Ok, he's just a loaner, but he's mine for a short time.    He's a ram lamb, born either Feb or March (can't remember).  He's a registered Southdown and he's a big boy!  So excited for lambing time!


----------



## Ms. Research (Sep 25, 2011)

aggieterpkatie said:
			
		

> Ok, he's just a loaner, but he's mine for a short time.    He's a ram lamb, born either Feb or March (can't remember).  He's a registered Southdown and he's a big boy!  So excited for lambing time!
> 
> http://i111.photobucket.com/albums/n143/aggieterpkatie/DSC05089.jpg
> 
> http://i111.photobucket.com/albums/n143/aggieterpkatie/DSC05086.jpg


Beautiful loaner.  Hoping success at lambing time for the short time you have him.  He is very impressive.


----------



## ksalvagno (Sep 25, 2011)

Nice looking young man you got there!


----------



## RustyDHart (Sep 25, 2011)

Congrats.   Very nice....you should have some wonderful lambs.   My rams go in with the ewes the first week of November...they are getting anxious.....


----------



## theawesomefowl (Sep 25, 2011)

Lovely ram! He has a cute face.  May I ask how high the fence behind him is?


----------



## elevan (Sep 25, 2011)




----------



## aggieterpkatie (Sep 26, 2011)

theawesomefowl said:
			
		

> Lovely ram! He has a cute face.  May I ask how high the fence behind him is?


Sure!

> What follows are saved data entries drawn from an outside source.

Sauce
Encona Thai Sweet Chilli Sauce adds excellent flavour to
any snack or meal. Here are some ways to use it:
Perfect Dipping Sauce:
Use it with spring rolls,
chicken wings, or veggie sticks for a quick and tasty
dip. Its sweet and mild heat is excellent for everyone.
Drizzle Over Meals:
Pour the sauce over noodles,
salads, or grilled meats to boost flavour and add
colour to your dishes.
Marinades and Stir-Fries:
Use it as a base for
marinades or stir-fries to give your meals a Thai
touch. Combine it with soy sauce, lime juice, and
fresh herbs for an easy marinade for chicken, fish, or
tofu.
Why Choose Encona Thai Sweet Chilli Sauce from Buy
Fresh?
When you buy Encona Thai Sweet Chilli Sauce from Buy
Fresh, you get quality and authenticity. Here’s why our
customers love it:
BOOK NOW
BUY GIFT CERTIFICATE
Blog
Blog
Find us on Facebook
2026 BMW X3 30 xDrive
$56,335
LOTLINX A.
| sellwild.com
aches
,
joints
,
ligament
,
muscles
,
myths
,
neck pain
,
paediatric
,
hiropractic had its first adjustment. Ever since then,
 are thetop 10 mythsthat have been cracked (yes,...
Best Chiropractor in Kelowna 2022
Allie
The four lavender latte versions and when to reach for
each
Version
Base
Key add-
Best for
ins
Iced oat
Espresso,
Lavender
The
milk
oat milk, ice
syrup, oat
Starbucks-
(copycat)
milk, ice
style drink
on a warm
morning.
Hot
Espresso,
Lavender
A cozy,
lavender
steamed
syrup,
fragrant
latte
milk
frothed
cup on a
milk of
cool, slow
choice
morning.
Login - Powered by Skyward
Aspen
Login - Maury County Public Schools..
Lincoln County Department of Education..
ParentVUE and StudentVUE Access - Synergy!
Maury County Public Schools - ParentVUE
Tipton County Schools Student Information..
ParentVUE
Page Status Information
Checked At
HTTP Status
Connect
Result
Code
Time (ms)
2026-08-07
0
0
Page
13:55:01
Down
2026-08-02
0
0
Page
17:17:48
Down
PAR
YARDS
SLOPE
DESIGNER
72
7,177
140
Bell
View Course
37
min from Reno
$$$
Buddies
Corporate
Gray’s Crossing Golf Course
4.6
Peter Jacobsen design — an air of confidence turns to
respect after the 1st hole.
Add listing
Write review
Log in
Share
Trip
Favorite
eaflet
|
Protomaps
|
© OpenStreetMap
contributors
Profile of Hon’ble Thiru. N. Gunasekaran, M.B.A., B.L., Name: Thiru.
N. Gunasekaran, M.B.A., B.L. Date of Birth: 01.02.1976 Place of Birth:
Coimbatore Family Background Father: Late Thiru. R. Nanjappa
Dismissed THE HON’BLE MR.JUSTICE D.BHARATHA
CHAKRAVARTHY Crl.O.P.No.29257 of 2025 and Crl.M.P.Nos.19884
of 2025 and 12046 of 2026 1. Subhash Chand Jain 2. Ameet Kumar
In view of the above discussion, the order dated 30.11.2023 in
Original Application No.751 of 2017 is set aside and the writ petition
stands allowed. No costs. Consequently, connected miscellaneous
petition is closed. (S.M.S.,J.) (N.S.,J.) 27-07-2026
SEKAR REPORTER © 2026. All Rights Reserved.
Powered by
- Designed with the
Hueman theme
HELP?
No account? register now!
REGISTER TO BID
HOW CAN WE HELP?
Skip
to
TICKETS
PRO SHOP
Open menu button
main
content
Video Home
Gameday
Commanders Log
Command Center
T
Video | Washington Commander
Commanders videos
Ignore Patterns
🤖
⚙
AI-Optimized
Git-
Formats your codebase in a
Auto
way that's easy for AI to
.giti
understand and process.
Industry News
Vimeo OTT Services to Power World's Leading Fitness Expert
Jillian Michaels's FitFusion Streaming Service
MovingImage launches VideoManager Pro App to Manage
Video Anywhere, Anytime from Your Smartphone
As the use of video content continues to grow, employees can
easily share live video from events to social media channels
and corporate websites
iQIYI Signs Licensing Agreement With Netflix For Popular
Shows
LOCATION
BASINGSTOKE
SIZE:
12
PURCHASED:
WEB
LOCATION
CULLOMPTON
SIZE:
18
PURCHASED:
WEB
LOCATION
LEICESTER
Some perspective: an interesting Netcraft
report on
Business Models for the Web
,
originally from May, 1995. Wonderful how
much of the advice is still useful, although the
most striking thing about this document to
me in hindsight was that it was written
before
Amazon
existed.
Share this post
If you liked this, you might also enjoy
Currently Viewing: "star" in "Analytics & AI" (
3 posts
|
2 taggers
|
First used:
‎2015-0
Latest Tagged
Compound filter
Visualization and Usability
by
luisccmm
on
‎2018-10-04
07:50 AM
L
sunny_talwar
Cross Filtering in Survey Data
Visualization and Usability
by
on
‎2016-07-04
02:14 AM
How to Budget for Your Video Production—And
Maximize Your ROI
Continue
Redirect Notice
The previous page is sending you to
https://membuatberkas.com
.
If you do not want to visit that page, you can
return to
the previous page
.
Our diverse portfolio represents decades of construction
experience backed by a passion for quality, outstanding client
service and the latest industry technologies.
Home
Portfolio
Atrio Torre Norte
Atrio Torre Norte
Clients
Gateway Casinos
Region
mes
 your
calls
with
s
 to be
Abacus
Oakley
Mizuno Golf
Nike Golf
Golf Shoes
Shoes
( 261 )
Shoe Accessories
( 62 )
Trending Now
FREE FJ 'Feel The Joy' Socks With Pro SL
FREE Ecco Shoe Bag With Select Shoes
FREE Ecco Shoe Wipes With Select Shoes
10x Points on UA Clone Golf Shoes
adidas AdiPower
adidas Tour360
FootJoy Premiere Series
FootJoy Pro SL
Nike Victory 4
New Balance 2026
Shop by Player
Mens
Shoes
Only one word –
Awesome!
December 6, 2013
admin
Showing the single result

The chain link itself is about 4'.   The rail is a 6" board.


----------



## Bossroo (Sep 26, 2011)

Today's Southdowns are a far cry from the meaty Southdowns of years gone by.


----------



## aggieterpkatie (Sep 26, 2011)

Bossroo said:
			
		

> Today's Southdowns are a far cry from the meaty Southdowns of years gone by.


Well hello, Mr.Sunshine!    Yes, well breeds do change depending on how the current trends are going.  Southdowns still have a nice carcass and are a great meat breed.  British Southdowns are still the short, squatty meaty breed they once were.


----------